Conseguimos contato com a empresa Shell, através de Glauco Paiva, Gerente Executivo de Relações Exteriores da Shell, que fala com admiração, da força dos trabalhadores culturais e que empreendem energia em um cenário totalmente adverso. Afirma que a premiação tem São Paulo e Rio de Janeiro como ponto de partida e análise de espetáculos, mas o objetivo é contemplar o teatro em todo o território nacional. Quando perguntamos a Glauco, qual foi o momento mais emocionante para ele nesses anos de Prêmio Shell, ele afirma ter sido a premiação de Wilma Mello, em 2017, na categoria Melhor Atriz pelo espetáculo Chica da Silva. Até então ela teria sido a primeira atriz negra a receber o prêmio.

Em parceria com a Associação dos Produtores de Teatro do Rio de Janeiro (APTR) e a Associação dos Produtores Teatrais Independentes (APTI), de São Paulo, a ação vai destinar R$ 150.00,00 para cada instituição, que serão responsáveis por distribuir o valor em forma de ajuda de segurança alimentar para os trabalhadores.

O ator Odilon Wagner está a frente da briga em apoio aos artistas e técnicos.

Odilon Wagner , ator, autor e diretor de teatro, tendo trabalhos de destaque na, em produções da TV Globo, e no cinema, também é vice-presidente da Associação dos Produtores Teatrais Independentes. Ele nos diz que recebeu a notícia de doação da Shell com grande surpresa.

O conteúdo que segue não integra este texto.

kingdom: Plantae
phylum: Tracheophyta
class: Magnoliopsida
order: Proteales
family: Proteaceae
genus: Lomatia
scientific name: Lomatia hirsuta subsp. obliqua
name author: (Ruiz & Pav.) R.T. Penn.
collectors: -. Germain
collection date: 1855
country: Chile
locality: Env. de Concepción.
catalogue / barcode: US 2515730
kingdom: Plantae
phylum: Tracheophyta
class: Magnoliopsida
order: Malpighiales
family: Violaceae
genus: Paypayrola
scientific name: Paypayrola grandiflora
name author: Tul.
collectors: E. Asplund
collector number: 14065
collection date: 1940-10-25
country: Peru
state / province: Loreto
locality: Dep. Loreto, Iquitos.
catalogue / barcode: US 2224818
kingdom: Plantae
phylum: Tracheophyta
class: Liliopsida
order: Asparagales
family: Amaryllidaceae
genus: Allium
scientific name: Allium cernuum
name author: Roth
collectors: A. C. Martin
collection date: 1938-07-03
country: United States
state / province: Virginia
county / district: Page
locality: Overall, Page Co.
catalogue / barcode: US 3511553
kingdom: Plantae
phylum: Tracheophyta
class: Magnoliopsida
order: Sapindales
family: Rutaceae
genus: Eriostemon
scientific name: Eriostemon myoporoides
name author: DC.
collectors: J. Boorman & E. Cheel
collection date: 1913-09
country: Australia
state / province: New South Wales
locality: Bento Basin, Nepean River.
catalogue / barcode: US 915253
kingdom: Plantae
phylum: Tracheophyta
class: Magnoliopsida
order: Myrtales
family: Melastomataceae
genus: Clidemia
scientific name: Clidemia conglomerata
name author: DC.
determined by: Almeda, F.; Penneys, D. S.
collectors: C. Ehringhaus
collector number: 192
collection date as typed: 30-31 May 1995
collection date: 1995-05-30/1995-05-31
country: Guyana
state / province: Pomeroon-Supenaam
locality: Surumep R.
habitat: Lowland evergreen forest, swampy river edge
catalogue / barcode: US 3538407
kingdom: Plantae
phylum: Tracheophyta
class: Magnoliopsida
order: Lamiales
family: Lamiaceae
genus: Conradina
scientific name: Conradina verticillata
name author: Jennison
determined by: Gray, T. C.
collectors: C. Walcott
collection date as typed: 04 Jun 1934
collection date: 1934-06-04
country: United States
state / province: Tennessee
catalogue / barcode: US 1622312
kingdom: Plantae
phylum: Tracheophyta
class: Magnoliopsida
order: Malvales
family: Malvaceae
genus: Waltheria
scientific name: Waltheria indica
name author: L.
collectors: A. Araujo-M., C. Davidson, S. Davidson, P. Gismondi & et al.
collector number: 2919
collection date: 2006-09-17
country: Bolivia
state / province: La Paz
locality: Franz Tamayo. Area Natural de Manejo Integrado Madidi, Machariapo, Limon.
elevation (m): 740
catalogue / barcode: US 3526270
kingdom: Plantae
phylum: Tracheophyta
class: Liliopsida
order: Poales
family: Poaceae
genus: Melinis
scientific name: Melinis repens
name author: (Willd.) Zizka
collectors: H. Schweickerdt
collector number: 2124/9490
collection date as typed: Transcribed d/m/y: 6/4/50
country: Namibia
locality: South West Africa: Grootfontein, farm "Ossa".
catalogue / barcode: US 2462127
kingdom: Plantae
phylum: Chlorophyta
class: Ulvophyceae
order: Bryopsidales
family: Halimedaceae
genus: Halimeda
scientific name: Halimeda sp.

Odilon afirma as dificuldades de retomada das atividades teatrais, no pós-pandemia, principalmente por causa do público, que não estará totalmente seguro e á vontade. Essa necessidade de segurança irá atingir também o elenco que, segundo ele, teria de passar por testagens semanais, devido a necessidade de proximidade no fazer teatral.

O fato, da reabertura dos teatros ter que obedecer o protocolo de 40% de lotação, encarecerá demais a produção de um espetáculo, tornando-o inviável se não houver patrocínio. Quando indagado se, o “ teatro on-line” seria o novo normal,Odilon foi direto : “ Não. Teatro On Line não existe. O que existem são adaptações de alguns espetáculos para plataformas na internet.

As inscrições para o benefício já foram encerradas. O valor será revertido em cartão alimentação ou cesta básica. Para a seleção dos beneficiados houveram alguns critérios, como, não ser CLT e ser ligado ás artes cênicas. A pandemia de Covid-19 impôs limitações ao calendário teatral brasileiro e impactou diretamente a categoria. Cerca de 1.000 famílias paulistas serão impactadas positivamente com o apoio da Shell.